# Exercise task 1
Set down the part of the passage on racial equity in the legal profession that begins at the words "In her powerful" and stops after the words "States, step back.", copied word for word.
# Exercise task 2
In the passage on racial equity in the legal profession, what is the name of the exercise that Verna A. Myers describes?
# Exercise task 3
Continue the passage on racial equity in the legal profession from the point where it stops.

Certainly photos of law school graduating classes and bar association members today look different than those taken 40 years ago. The most striking difference is the number of females. Without getting into continuing disparities in earnings and management, law schools and the profession have made progress toward gender equity. Why is racial equity so much more difficult to achieve? Here is my simple answer – the path to law school has always favored privilege and law school rankings, which are far too influential, and result in law schools favoring privilege even more.

In her powerful book, “Moving Diversity Forward: How to go From Well-Meaning to Well-Doing” (ABA 2011), Verna A. Myers says “[w]hite privilege is the name given to the implicit advantages that occur to white people in U.S. society, because they belong to a group that was long ago deemed ‘better than’ or superior” and “without understanding white privilege, it is hard to grasp racial inequality and its causes.” Id. at 109. In short, this is “unearned privilege.” Id. To help understand white privilege, Ms. Myers describes an exercise (“Privilege Walk”) she uses. The participants form a straight line, horizontally across the room, so they all have the same starting point. They are asked to step forward or step back, depending on their answer to each of the following questions:

• If your ancestors were forced against their will to come to the United States, step back.

• If most of your family members worked in careers requiring college education, step forward.

• If you were ever called hurtful names because of your [major identity markers], step back.

• If there were more than 50 books in your house when you grew up, step forward.

• If you were often embarrassed or ashamed of your material possessions, step back.

• If you attended a private school or summer camp, step forward.

• If you ever tried to change your appearance, behavior or speech to avoid being judged on the basis of your [major identity markers], step back.

• If your parents told you that you were beautiful, smart and capable, step forward.

• If your family owned its own house, step forward.

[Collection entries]
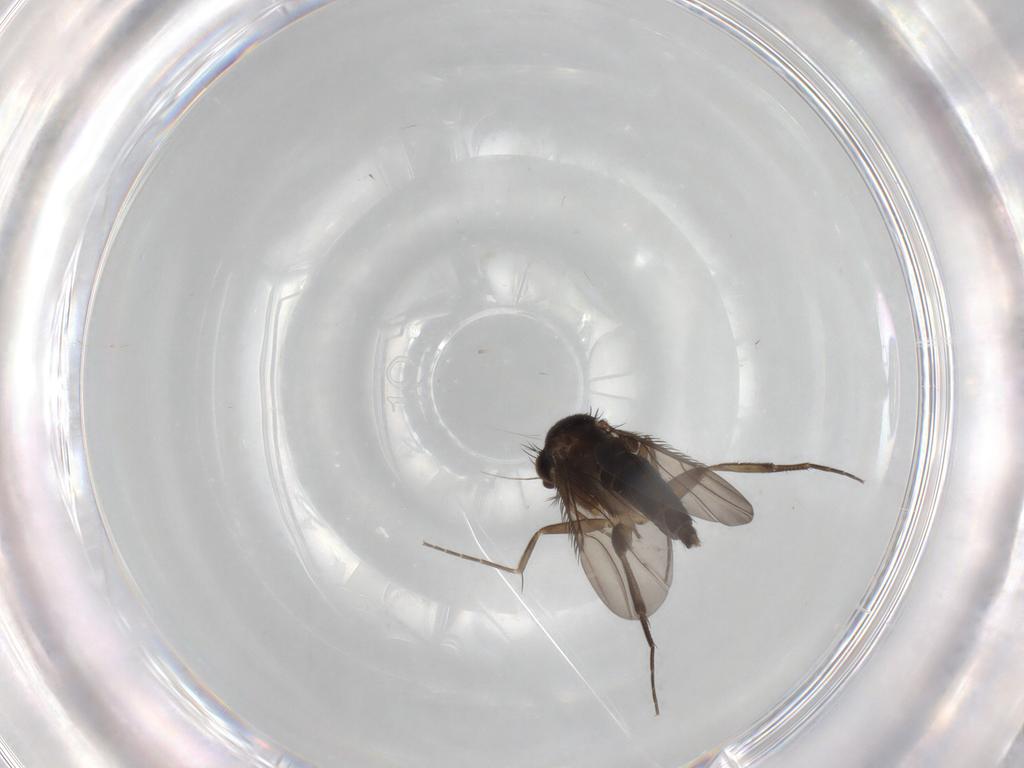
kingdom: Animalia
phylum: Arthropoda
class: Insecta
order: Diptera
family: Phoridae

# Result 1
In her powerful book, “Moving Diversity Forward: How to go From Well-Meaning to Well-Doing” (ABA 2011), Verna A. Myers says “[w]hite privilege is the name given to the implicit advantages that occur to white people in U.S. society, because they belong to a group that was long ago deemed ‘better than’ or superior” and “without understanding white privilege, it is hard to grasp racial inequality and its causes.” Id. at 109. In short, this is “unearned privilege.” Id. To help understand white privilege, Ms. Myers describes an exercise (“Privilege Walk”) she uses. The participants form a straight line, horizontally across the room, so they all have the same starting point. They are asked to step forward or step back, depending on their answer to each of the following questions:

• If your ancestors were forced against their will to come to the United States, step back.

# Result 2
It is called the "Privilege Walk."

# Result 3
• If you ever were offered a good job because of your association with a friend, mentor or family member, step forward.

• If you believe that an employer turned you down because of your [major identity markers], step back.

• If your parents did not grow up in the United States, step back.

• If your primary ethnic identity is American, step forward.

• If your racial or ethnic group constitutes a majority of your organization’s leadership, step forward.

• If the head of your organization is of your same race/ethnicity, step forward.

• If you’ve been mentored at work by someone of your own race/ethnicity, step forward.

• If most of your clients (customers) are of your same race/ethnicity, step forward.

• If you frequently are the only person of your race/ethnicity at work meetings, step back.

Id. at 112-13. You get the picture. Now, who is in the best position to be the first person to reach the $20 bill, held by a person standing in front of the group? Id. at 113.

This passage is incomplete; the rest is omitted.